If you are interested in the more implementation/security route of things taking a course on Computer Security is helpful although I'm not sure if this is what you're really interested in. I personaly was much more into pure Crypto until I started studying actual Security concepts and now I love both. There's something super satisfying about understanding buffer overflows and pretty much everything else in security enough to actually execute an attack. DISCLAIMER Don't attack a system you don't have permission to attack. It's illegal, you will get caught, and it won't be worth it. If you want to practice actual hacking in a legal way look into OWASP.

u/Nerdlinger · 1 pointr/geek

Oi. Disclaimer: I haven't bought a book in the field in a while, so there might be some new greats that I'm not familiar with. Also, I'm old and have no memory, so I may very well have forgotten some greats. But here is what I can recommend.

I got my start with Koblitz's Course in Number Theory and Cryptography and Schneier's Applied Cryptography. Schneier's is a bit basic, outdated, and erroneous in spots, and the guy is annoying as fuck, but it's still a pretty darned good intro to the field.

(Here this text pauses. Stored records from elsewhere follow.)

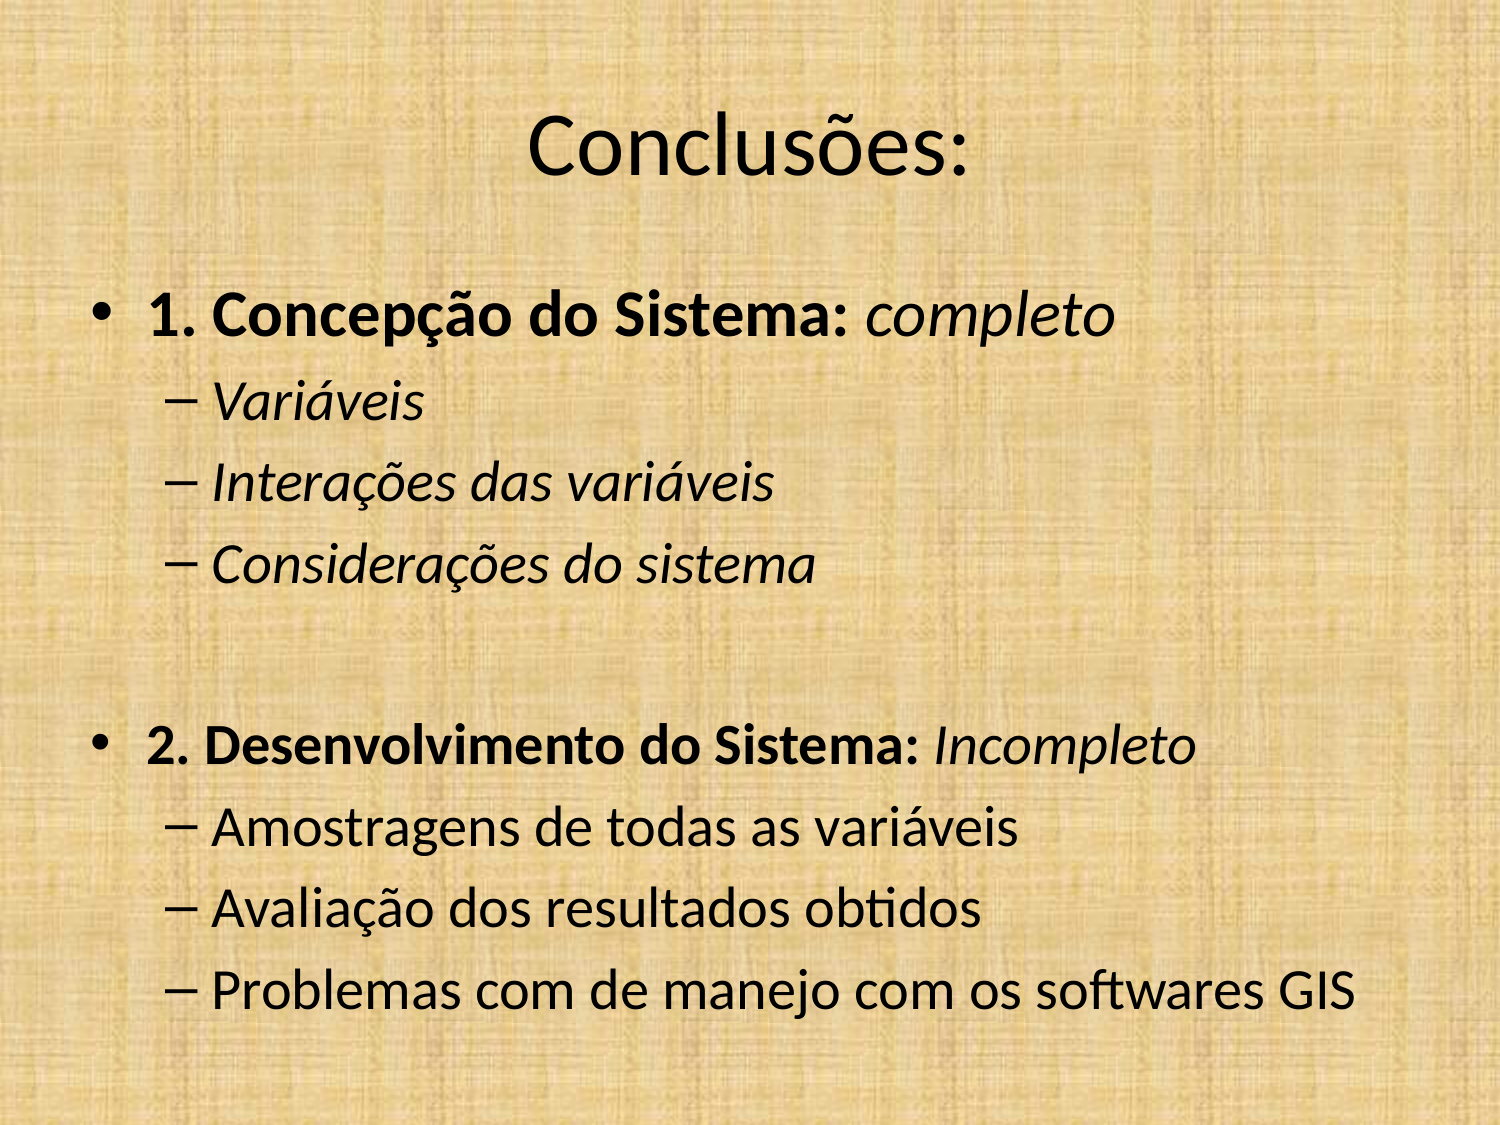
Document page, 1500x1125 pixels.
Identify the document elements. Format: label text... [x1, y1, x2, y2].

title Conclusões: [75, 45, 1425, 233]
picture [0, 0, 1500, 1125]
list 1. Concepção do Sistema: completo Variáveis Interações das variáveis Considerações do sistema 2. Desenvolvimento do Sistema: Incompleto Amostragens de todas as variáveis Avaliação dos resultados obtidos Problemas com de manejo com os softwares GIS [75, 262, 1447, 1125]
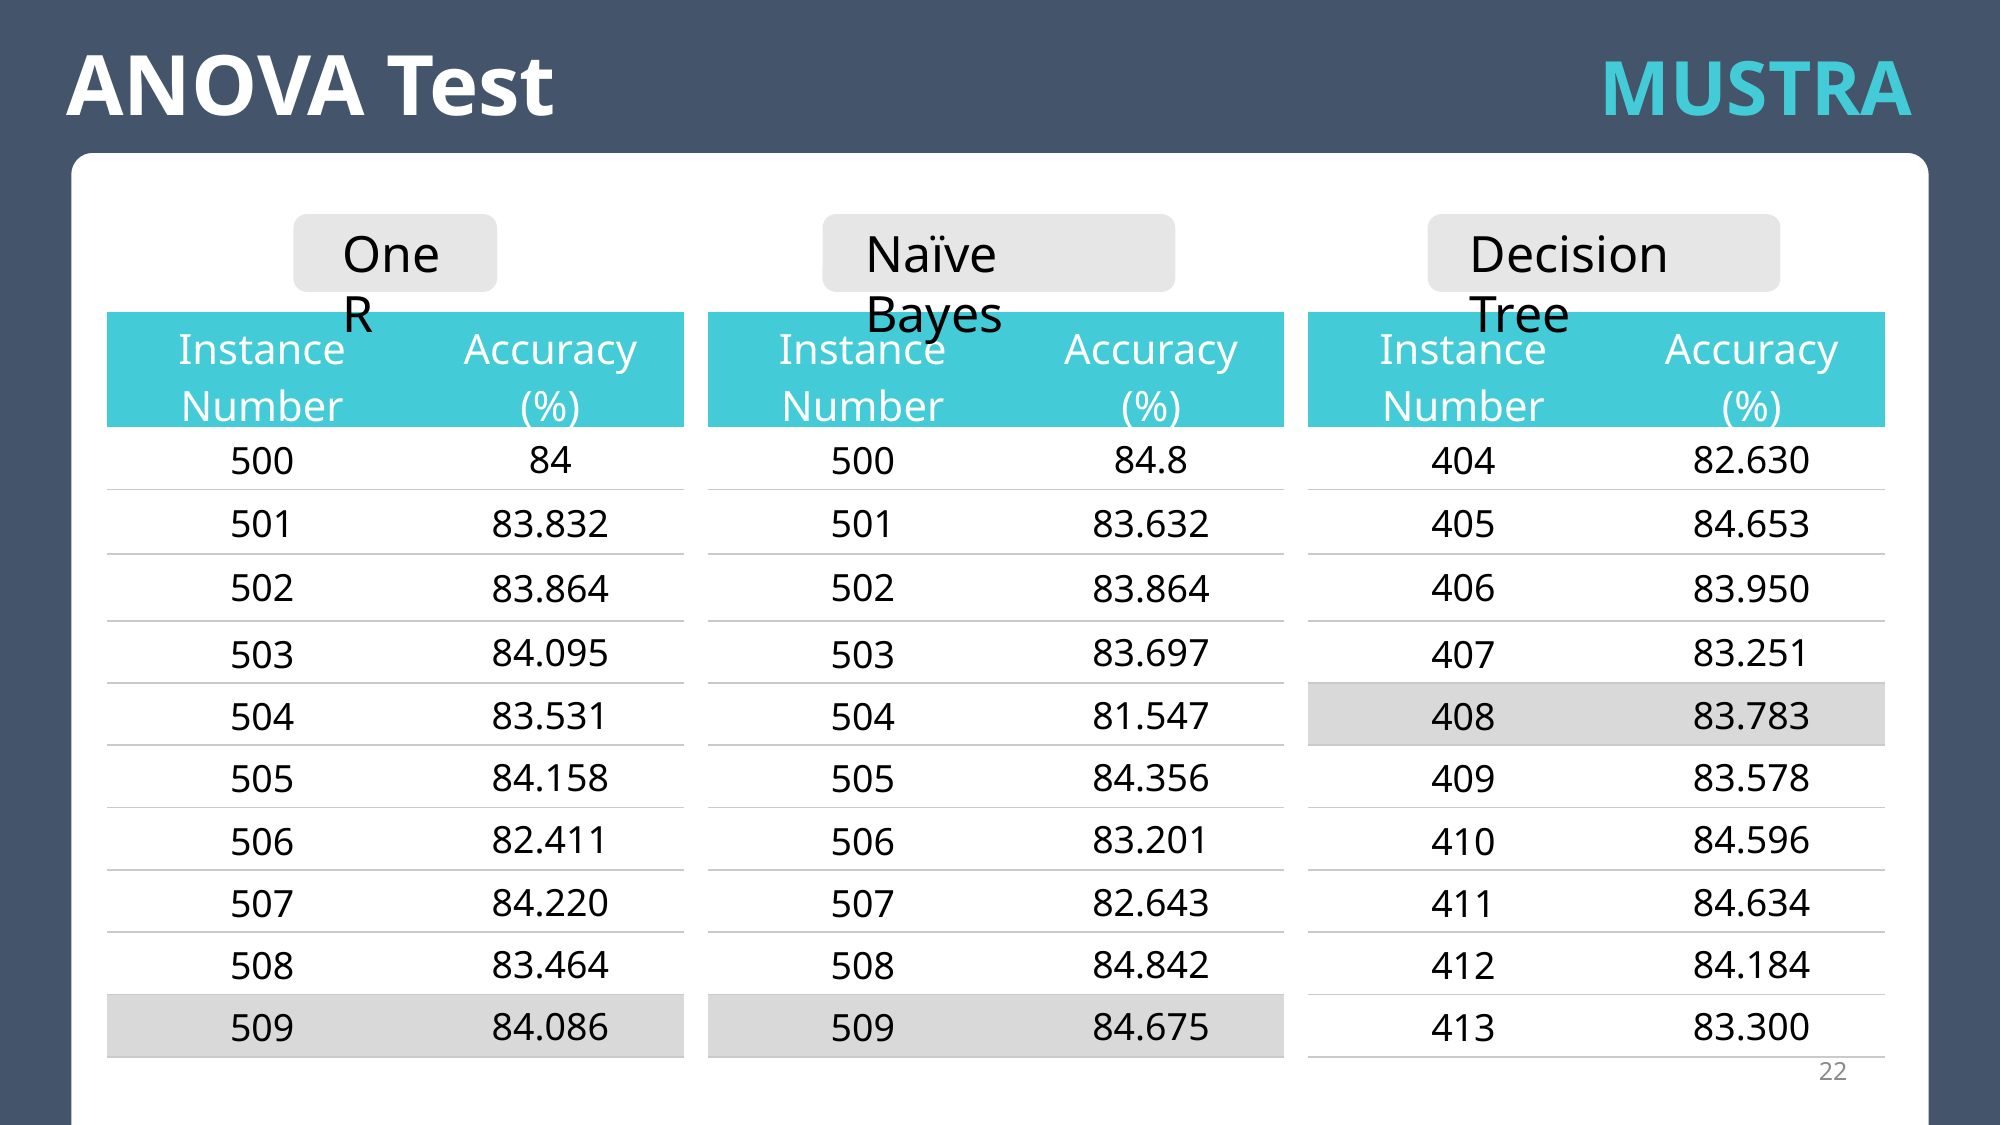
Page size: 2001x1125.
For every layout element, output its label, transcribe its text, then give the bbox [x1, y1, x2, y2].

table_cell 82.630 [1619, 427, 1885, 489]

If you're strong at math (and computation and complexity theory) then Oded Goldreich's Foundations of Cryptography Volume 1 and Volume 2 are outstanding. If you're not so strong in those areas, you may want to come up to speed with the help of Sipser and Moret first.

Also, if you need to shore up your number theory and algebra, Victor Shoup is the man.

At this point, you ought to have a pretty good base for building on by reading research papers.

One other note, two books that I've not looked at but are written by people I really respect Introduction to Modern Cryptography by Katz and Lindell and Computational Complexity: A Modern Approach by Arora and Barak.

Hope that helps.

u/tbid18 · 1 pointr/math

Not light reading (it is proof based), but Introduction to Modern Cryptography is a good undergraduate book on the subject.